Instruction Scope: noteThe instructions and examples are scoped to creating and running checklists and include expected safety checks (deadlock, loop limits). They also assume running local CLI commands that will read/write files under the user's home (~/.checklist). Reading/writing user files is expected for this purpose, but the SKILL.md is vague about how the CLI is made available and therefore grants broad discretion to run commands in the user's environment (create/modify files in HOME).
Install Mechanism: concernThere is no install specification despite a sizable executable script being included. That means the skill bundle contains code that could be executed, but there are no documented or automated steps to install or register the 'checklist' command. This discrepancy raises friction and risk: users/agents might attempt to run 'checklist' but it won't exist, or they may run the script directly without proper review. Also, the script will copy templates into ~/.checklist on first run (writing to disk).

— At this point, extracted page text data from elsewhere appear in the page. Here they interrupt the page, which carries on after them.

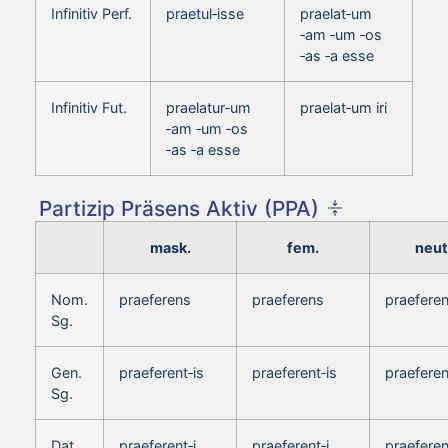
Infinitiv Perf.
praetul‑isse
praelat‑um
‑am ‑um ‑os
‑as ‑a esse
Infinitiv Fut.
praelatur‑um
praelat‑um iri
‑am ‑um ‑os
‑as ‑a esse
Partizip Präsens Aktiv (PPA)
mask.
fem.
neut
Nom.
praeferens
praeferens
praefere
Sg.
Gen.
praeferent‑is
praeferent‑is
praeferen
Sg.
Dat.
praeferent‑i
praeferent‑i
praeferen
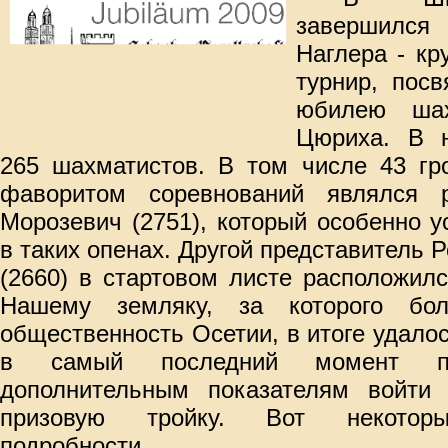
завершилс
Наглера - к
турнир, пос
юбилею шах
Цюриха. В 
265 шахматистов. В том числе 43 гро
фаворитом соревнований являлся р
Морозевич (2751), который особенно 
в таких опенах. Другой представитель 
(2660) в стартовом листе расположил
Нашему земляку, за которого бо
общественность
Осетии, в итоге удало
в самый последний момент п
дополнительным показателям войти
призовую тройку. Вот некоторы
подробности.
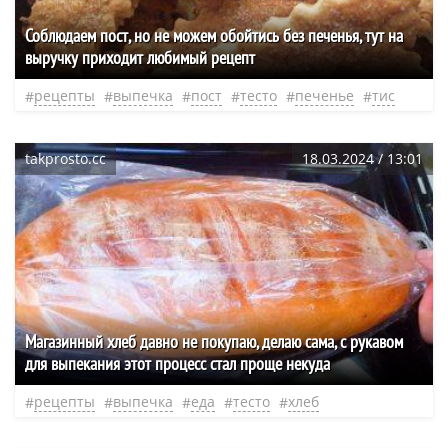
Соблюдаем пост, но не можем обойтись без печенья, тут на
выручку приходит любимый рецепт
рецепты
выпечка
пост
тесто
печенье
тис
takprosto.cc
18.03.2024 / 13:01
Магазинный хлеб давно не покупаю, делаю сама, с рукавом
для выпекания этот процесс стал проще некуда
рецепты
выпечка
еда
тесто
хлеб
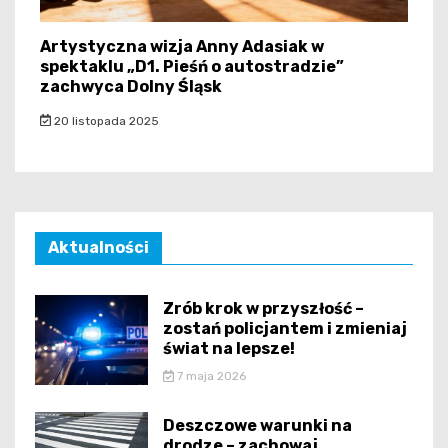
Artystyczna wizja Anny Adasiak w
spektaklu „D1. Pieśń o autostradzie”
zachwyca Dolny Śląsk
20 listopada 2025
Aktualności
Zrób krok w przyszłość –
zostań policjantem i zmieniaj
świat na lepsze!
7 maja 2026
Deszczowe warunki na
drodze – zachowaj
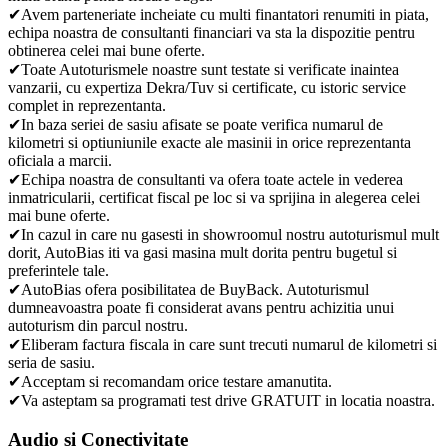
✔Avem parteneriate incheiate cu multi finantatori renumiti in piata,
echipa noastra de consultanti financiari va sta la dispozitie pentru
obtinerea celei mai bune oferte.
✔Toate Autoturismele noastre sunt testate si verificate inaintea
vanzarii, cu expertiza Dekra/Tuv si certificate, cu istoric service
complet in reprezentanta.
✔In baza seriei de sasiu afisate se poate verifica numarul de
kilometri si optiuniunile exacte ale masinii in orice reprezentanta
oficiala a marcii.
✔Echipa noastra de consultanti va ofera toate actele in vederea
inmatricularii, certificat fiscal pe loc si va sprijina in alegerea celei
mai bune oferte.
✔In cazul in care nu gasesti in showroomul nostru autoturismul mult
dorit, AutoBias iti va gasi masina mult dorita pentru bugetul si
preferintele tale.
✔AutoBias ofera posibilitatea de BuyBack. Autoturismul
dumneavoastra poate fi considerat avans pentru achizitia unui
autoturism din parcul nostru.
✔Eliberam factura fiscala in care sunt trecuti numarul de kilometri si
seria de sasiu.
✔Acceptam si recomandam orice testare amanutita.
✔Va asteptam sa programati test drive GRATUIT in locatia noastra.
Audio si Conectivitate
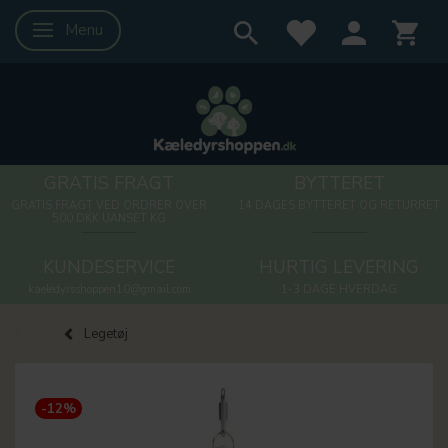
Menu
Skifte navigation
GRATIS FRAGT
BYTTERET
GRATIS FRAGT VED ORDRER OVER
14 DAGES BYTTERET OG RETURRET
500 DKK UANSET KG
KUNDESERVICE
HURTIG LEVERING
kaeledyrsshoppen10@gmail.com
1-3 DAGE HVERDAG
Legetøj
-12%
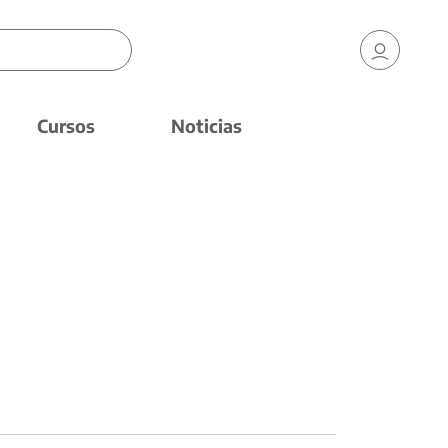
Cursos
Noticias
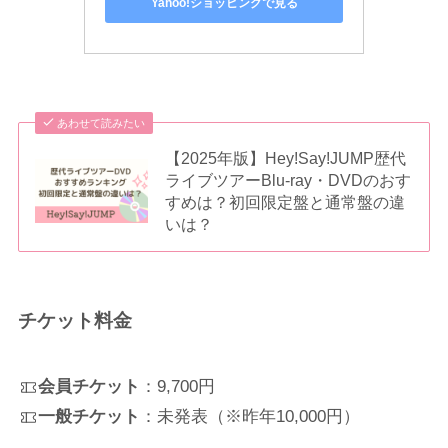
Yahoo!ショッピングで見る
あわせて読みたい
【2025年版】Hey!Say!JUMP歴代
ライブツアーBlu-ray・DVDのおす
すめは？初回限定盤と通常盤の違
いは？
チケット料金
会員チケット
：9,700円
一般チケット
：未発表（※昨年10,000円）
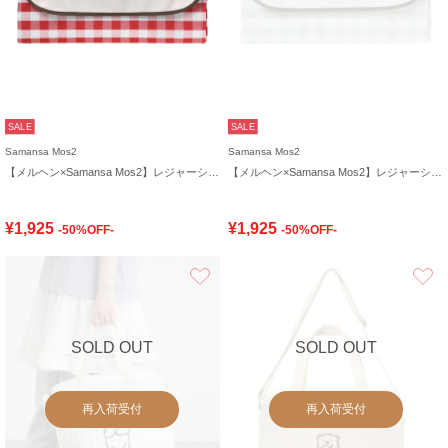
SALE
SALE
Samansa Mos2
Samansa Mos2
【メルヘン×Samansa Mos2】レジャーシート
【メルヘン×Samansa Mos2】レジャーシート
¥1,925
¥1,925
-50%OFF-
-50%OFF-
お気に入り
SOLD OUT
SOLD OUT
再入荷受付
再入荷受付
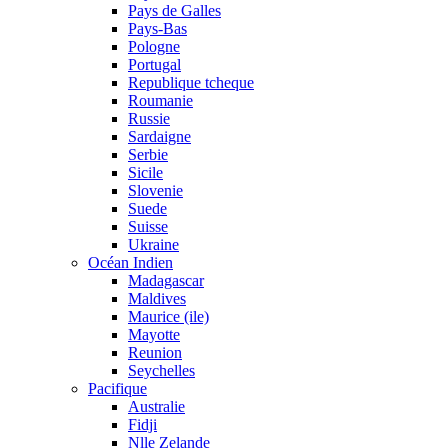
Pays de Galles
Pays-Bas
Pologne
Portugal
Republique tcheque
Roumanie
Russie
Sardaigne
Serbie
Sicile
Slovenie
Suede
Suisse
Ukraine
Océan Indien
Madagascar
Maldives
Maurice (ile)
Mayotte
Reunion
Seychelles
Pacifique
Australie
Fidji
Nlle Zelande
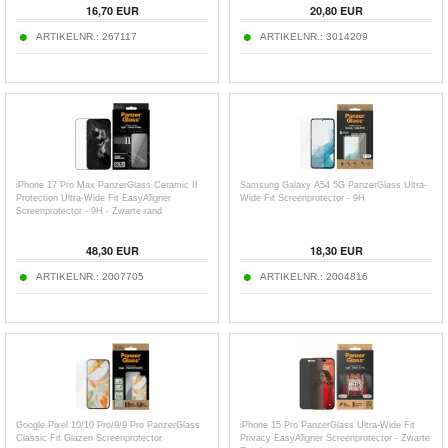
16,70
EUR
20,80
EUR
ARTIKELNR.:
267117
ARTIKELNR.:
3014209
iPhone 17 Pro Max PanzerGlass Ceramic II
Samsung Galaxy A54 5G PanzerGlass Ultra-
Protection Ultra-Wide Fit EasyAligner
Wide Fit Screenprotector - 9H
Screenprotector - 9H - Zwarte rand
48,30
EUR
18,30
EUR
ARTIKELNR.:
2007705
ARTIKELNR.:
2004816
Google Pixel 10/10 Pro/9/9 Pro PanzerGlass
iPhone 15 Pro PanzerGlass Ultra-Wide Fit
Classic Fit Glazen Screenprotector
Privacy EasyAligner Screenprotector - Zwarte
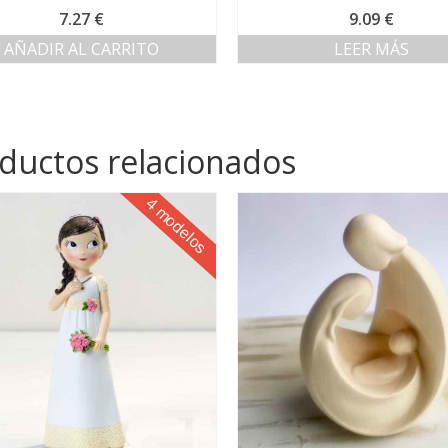
7.27
€
9.09
€
AÑADIR AL CARRITO
LEER MÁS
ductos relacionados
4 modelos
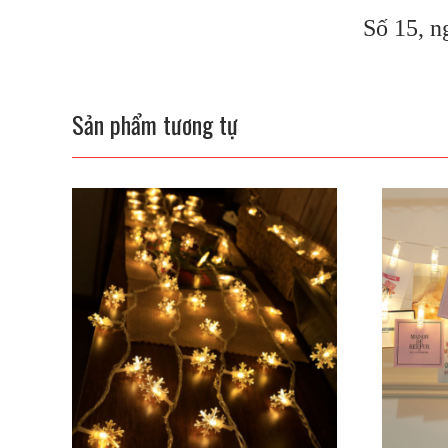
Số 15, n
Sản phẩm tương tự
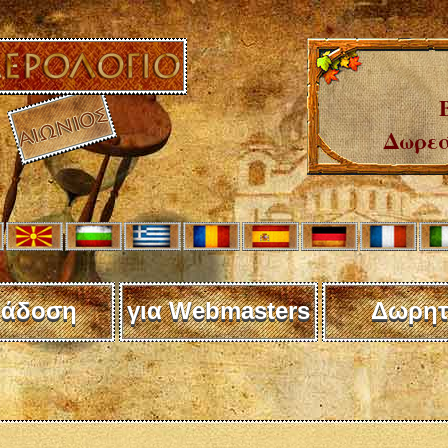
Δωρεά
άδοση
για Webmasters
Δωρητ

Credentials: okThe skill does not request environment variables, credentials, or external service tokens. Its file access is limited to the user's home directory (~/.checklist) and included template files. No network endpoints, secret exfiltration, or unrelated credentials are requested by the skill artifacts.
Persistence & Privilege: okThe skill does persist state to ~/.checklist and creates files (agents.json, active checklists, templates). It does not request elevated privileges, is not always-enabled, and does not modify system-wide or other skills' configuration. Writing to the user's home directory is expected for a local CLI but is a persistence action users should be aware of.